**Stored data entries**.
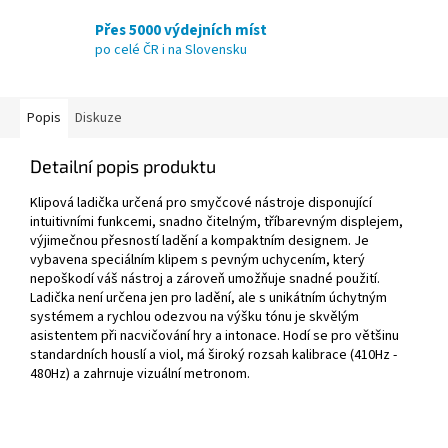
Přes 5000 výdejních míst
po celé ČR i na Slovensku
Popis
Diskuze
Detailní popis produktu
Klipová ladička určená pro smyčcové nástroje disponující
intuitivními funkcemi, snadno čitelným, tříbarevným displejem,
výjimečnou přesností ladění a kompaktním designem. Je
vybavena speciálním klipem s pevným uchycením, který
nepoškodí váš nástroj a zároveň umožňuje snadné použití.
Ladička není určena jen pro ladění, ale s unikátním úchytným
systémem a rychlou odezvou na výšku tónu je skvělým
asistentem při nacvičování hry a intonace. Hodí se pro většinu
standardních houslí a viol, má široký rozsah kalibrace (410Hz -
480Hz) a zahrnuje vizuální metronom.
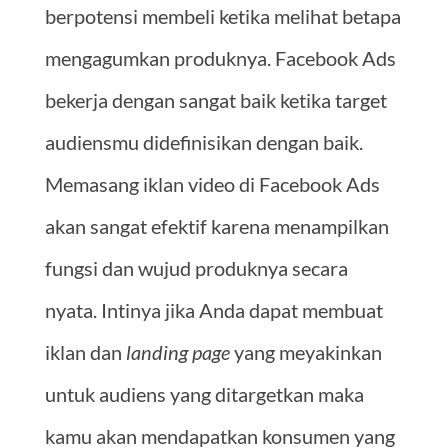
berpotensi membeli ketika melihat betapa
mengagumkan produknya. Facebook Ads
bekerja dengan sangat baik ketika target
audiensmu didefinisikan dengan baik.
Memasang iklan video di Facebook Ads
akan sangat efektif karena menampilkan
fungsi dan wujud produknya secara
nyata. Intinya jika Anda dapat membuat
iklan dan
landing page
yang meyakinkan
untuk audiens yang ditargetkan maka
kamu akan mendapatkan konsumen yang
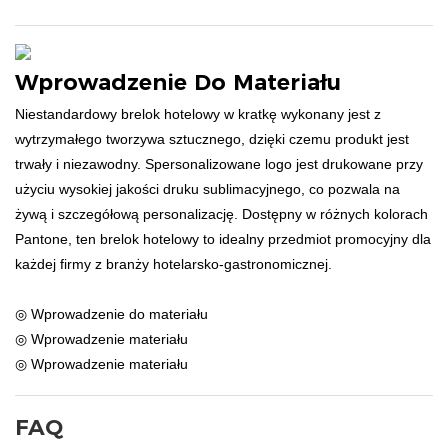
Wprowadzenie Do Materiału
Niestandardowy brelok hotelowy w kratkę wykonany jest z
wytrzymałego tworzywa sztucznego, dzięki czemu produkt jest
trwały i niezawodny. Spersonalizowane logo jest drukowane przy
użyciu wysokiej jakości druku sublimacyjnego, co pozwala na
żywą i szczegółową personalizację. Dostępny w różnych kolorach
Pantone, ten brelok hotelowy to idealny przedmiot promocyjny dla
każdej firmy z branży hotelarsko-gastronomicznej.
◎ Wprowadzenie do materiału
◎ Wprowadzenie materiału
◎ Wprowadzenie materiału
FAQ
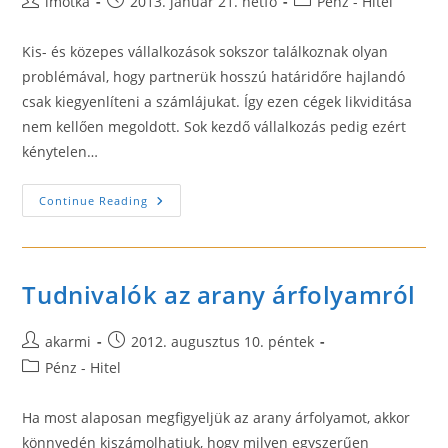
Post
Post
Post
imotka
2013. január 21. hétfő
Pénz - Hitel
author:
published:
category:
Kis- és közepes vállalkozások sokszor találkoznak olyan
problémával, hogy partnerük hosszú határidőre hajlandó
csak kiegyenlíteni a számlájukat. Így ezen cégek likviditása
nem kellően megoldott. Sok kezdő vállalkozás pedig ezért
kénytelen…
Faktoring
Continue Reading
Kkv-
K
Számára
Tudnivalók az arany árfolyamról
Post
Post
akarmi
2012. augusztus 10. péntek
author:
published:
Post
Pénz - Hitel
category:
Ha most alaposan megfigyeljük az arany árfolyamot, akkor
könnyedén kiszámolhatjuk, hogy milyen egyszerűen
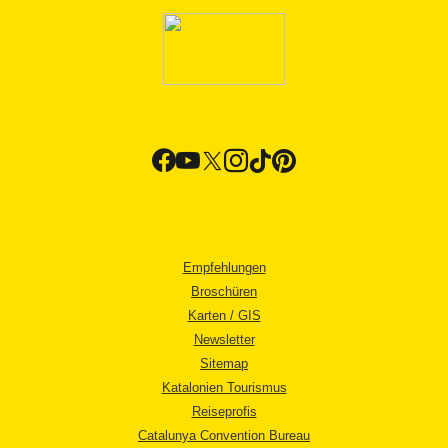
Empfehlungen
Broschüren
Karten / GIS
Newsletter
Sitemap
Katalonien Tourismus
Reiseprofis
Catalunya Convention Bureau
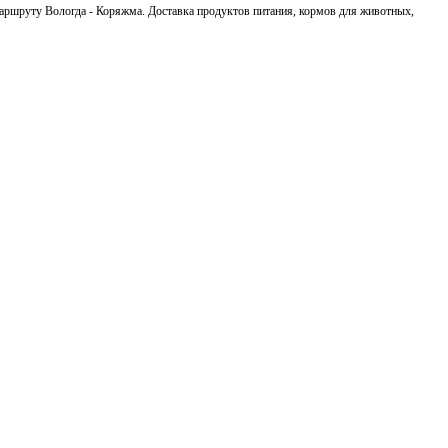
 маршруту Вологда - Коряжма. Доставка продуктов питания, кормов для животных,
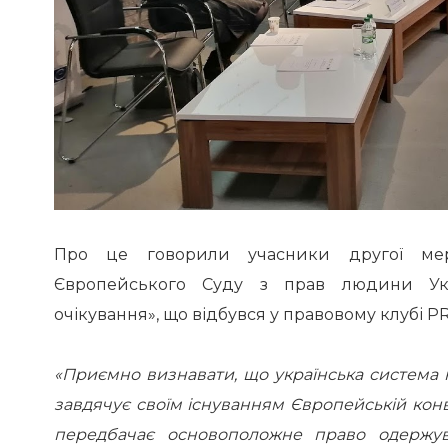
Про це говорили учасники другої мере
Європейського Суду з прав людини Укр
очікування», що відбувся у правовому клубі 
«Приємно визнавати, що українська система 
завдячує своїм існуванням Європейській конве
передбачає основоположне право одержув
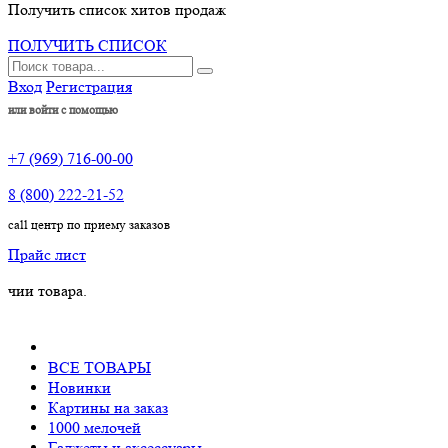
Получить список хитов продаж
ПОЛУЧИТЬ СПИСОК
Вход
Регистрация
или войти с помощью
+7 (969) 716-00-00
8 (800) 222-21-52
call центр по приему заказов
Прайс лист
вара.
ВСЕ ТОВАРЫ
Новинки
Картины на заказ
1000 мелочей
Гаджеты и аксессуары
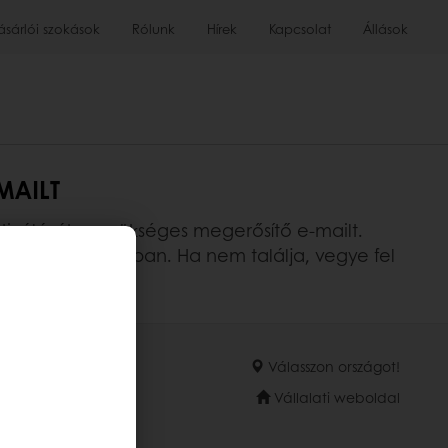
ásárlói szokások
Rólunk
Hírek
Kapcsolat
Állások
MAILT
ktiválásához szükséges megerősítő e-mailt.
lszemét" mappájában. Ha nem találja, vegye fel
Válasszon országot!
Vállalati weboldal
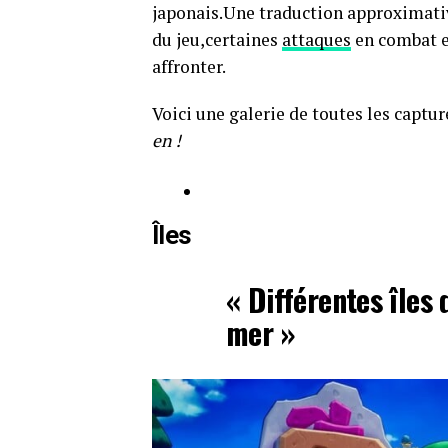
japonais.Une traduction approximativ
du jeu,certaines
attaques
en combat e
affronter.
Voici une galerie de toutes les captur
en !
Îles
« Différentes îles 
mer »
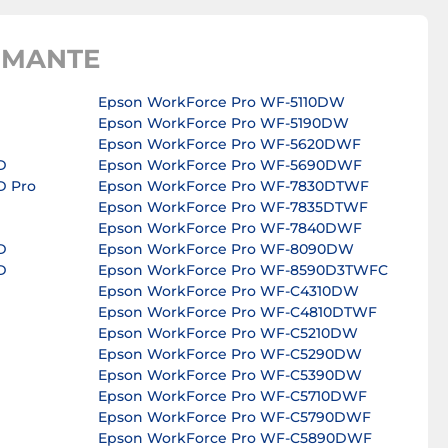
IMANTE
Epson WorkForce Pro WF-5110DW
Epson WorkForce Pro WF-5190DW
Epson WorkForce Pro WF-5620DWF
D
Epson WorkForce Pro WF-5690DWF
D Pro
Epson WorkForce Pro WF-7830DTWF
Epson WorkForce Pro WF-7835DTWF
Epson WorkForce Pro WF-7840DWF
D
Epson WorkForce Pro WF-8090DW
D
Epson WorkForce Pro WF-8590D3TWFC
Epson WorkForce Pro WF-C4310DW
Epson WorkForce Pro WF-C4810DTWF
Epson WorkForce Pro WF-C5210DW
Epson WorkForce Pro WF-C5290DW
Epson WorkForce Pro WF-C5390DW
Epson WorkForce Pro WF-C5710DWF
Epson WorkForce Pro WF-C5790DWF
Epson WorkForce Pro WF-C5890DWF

**TASK DESCRIPTION**. Only an exact copy of the lines from the top of the entries through the line with "kamu akan mendapatkan konsumen yang", both included, should be given, with all pictures omitted.

**EXERCISE ANSWER**.
Přes 5000 výdejních míst
po celé ČR i na Slovensku
Popis
Diskuze
Detailní popis produktu
Klipová ladička určená pro smyčcové nástroje disponující
intuitivními funkcemi, snadno čitelným, tříbarevným displejem,
výjimečnou přesností ladění a kompaktním designem. Je
vybavena speciálním klipem s pevným uchycením, který
nepoškodí váš nástroj a zároveň umožňuje snadné použití.
Ladička není určena jen pro ladění, ale s unikátním úchytným
systémem a rychlou odezvou na výšku tónu je skvělým
asistentem při nacvičování hry a intonace. Hodí se pro většinu
standardních houslí a viol, má široký rozsah kalibrace (410Hz -
480Hz) a zahrnuje vizuální metronom.
berpotensi membeli ketika melihat betapa
mengagumkan produknya. Facebook Ads
bekerja dengan sangat baik ketika target
audiensmu didefinisikan dengan baik.
Memasang iklan video di Facebook Ads
akan sangat efektif karena menampilkan
fungsi dan wujud produknya secara
nyata. Intinya jika Anda dapat membuat
iklan dan
landing page
yang meyakinkan
untuk audiens yang ditargetkan maka
kamu akan mendapatkan konsumen yang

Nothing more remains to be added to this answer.